月次で、あるDBをBigQueryに転送したい場合、
実行した年と月をカラムに出力しないといつ実行されたのかわからん!!!!!
そこで以下のようにSQLを叩いてもいいのですが…

# 文字列型で取得する場合

> SELECT DATE_FORMAT(NOW(), '%Y%m') as temp;

----------

| temp |

----------

| 201807 |

----------

# 日付型で取得する場合

> SELECT cast('2018-07-01' as DATETIME) as temp;

-----------------------

| temp |

-----------------------

| 2018-07-01 00:00:00 |

-----------------------

BigQuery運営していると無駄にSQLが発行されて料金が高くなってしまう恐れがあるので、
embulkで完結できないものかとググっていたら良いプラグインを発見しました！

■embulk-filter-column

https://github.com/sonots/embulk-filter-column

add_columsは下記。

digdagを使っているので、digdagファイルで日付を変数化すればいい感じになる！

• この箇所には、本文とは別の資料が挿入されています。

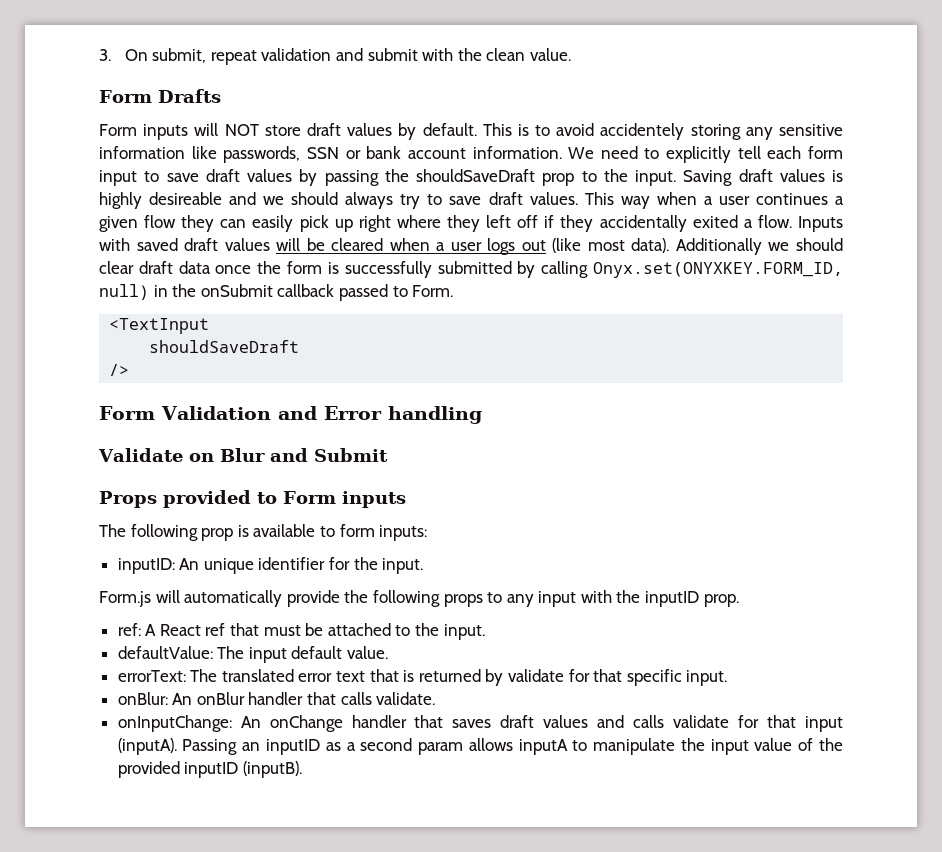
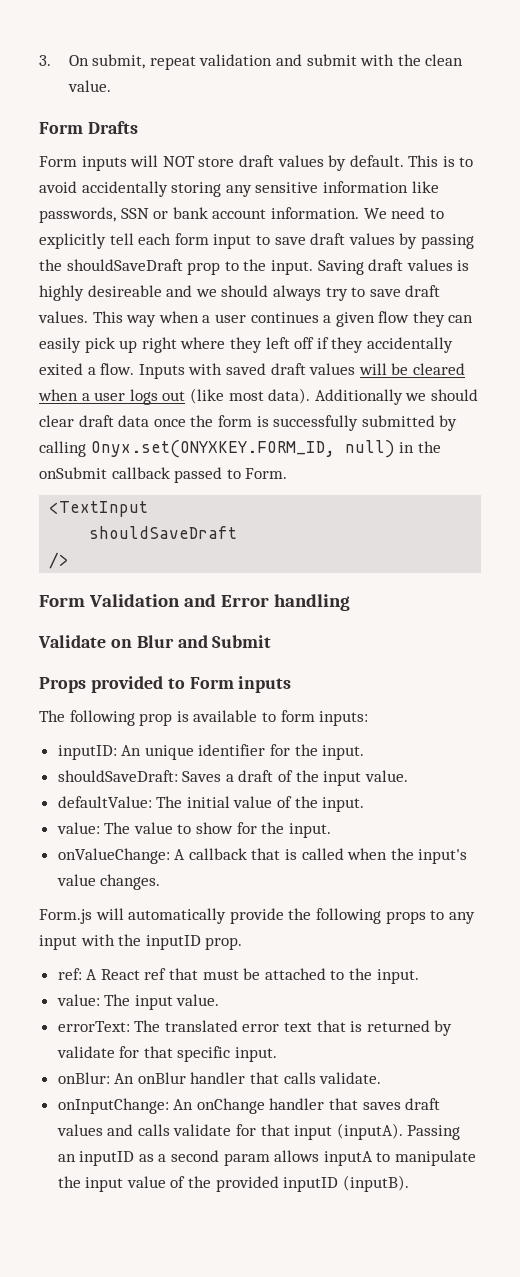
[600,123,685,140] accidentely -> [81,181,168,197] accidentally
(424, 566) none -> [57,770,408,786] [57,796,365,812] [56,822,331,838] [57,848,468,864] [56,874,161,890] // shouldSaveDraft: Saves a draft of the input value. // defaultValue: The initial value of the input. // value: The value to show for the input. // onValueChange: A callback that is called when the input's value changes.
[117,646,213,659] defaultValue: -> [56,994,100,1006] value:
[291,646,343,659] default -> (173, 1002) none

■Install embulk-filter-column

$ vim Gemfile

source 'https://rubygems.org/'

gem 'embulk', '~> x.x.x'

~省略~

gem 'google-cloud-bigquery'

gem 'google-cloud-core'

gem 'google-cloud-env'

gem 'embulk-filter-column' #追加

$ embulk bundle

基本プラグインはGemfileで管理しやしょう！

■hoge.json

[

{ #　これ追加な

"name": "history_date",

"type": "DATE"

{

"name": "id",

"type": "INT64"

~省略~

今回はhistory_dateという名前にして先頭に追加しました。
(結構名前生み出すのが大変)

■hoge.yml.liquid

in:

type: mysql

{% if env.EMBULK_ENV == 'prod' %}

{% include 'db/prod' %}

{% else %}

{% include 'db/pre' %}

{% endif %}

query: |

SELECT

id,adachin ~省略~

FROM users u

INNER JOIN adachin up

ON u.id = up.id

WHERE

~省略~

column_options:

birthday: {type: string, timestamp_format: "%Y-%m-%d"}

## ここから追加

filters:

- type: column

add_columns:

- {name: history_date, type: string , default: {{ env.history_date_value }} }

out:

type: bigquery

mode: replace

auth_method: json_key

json_keyfile: /config/bq.key

{% if env.EMBULK_ENV == 'prod' %}

{% include 'db/prod' %}

{% else %}

{% include 'db/pre' %}

{% endif %}

auto_create_dataset: true

auto_create_table: true

dataset: db_snapshot

table: hoge_{{ env.bq_target_date }}

schema_file: /xxxx/embulk/db/hoge.json

open_timeout_sec: 300

send_timeout_sec: 300

read_timeout_sec: 300

auto_create_gcs_bucket: false

gcs_bucket: {{ env.EMBULK_OUTPUT_GCS_BUCKET }}

compression: GZIP

source_format: NEWLINE_DELIMITED_JSON

default_timezone: "Asia/Tokyo"

BigQueryの仕様上データ件数1件でもフルスキャンされて死亡してしまうため、
38行目のtable指定は日付を分割テーブルにしています。
BigQuery分割テーブルについては以下を参考に！
https://cloud.google.com/bigquery/docs/partitioned-tables?hl=ja

■hoge.dig

_export:

bq_target_date: ${moment(session_date).format('YYYYMM01')}

history_date_value: ${moment(session_date).format('YYYY-MM-01')}

_error:

sh>: export $(cat config/env | xargs) && /opt/xxxx/xxxx.sh "[${session_time}][${session_id}] DigDag Fail hogehoge"

+hogehoge:

sh>: export $(cat config/env | xargs) && /usr/local/bin/embulk run -b $EMBULK_BUNDLE_PATH embulk/hoge.yml.liquid

また日付の変数は上記のように月次の1日に実行するよう表記しています。

■digdag run hoge.dig

!!!

Viewテーブル作って確認してみると、
ちゃんと値取れてるので問題なさそう！！

■まとめ

しかしembulkで書いてテストしてエラー起きての繰り返しで
1日で終わってしまう。。。最近スピード早くなった!!!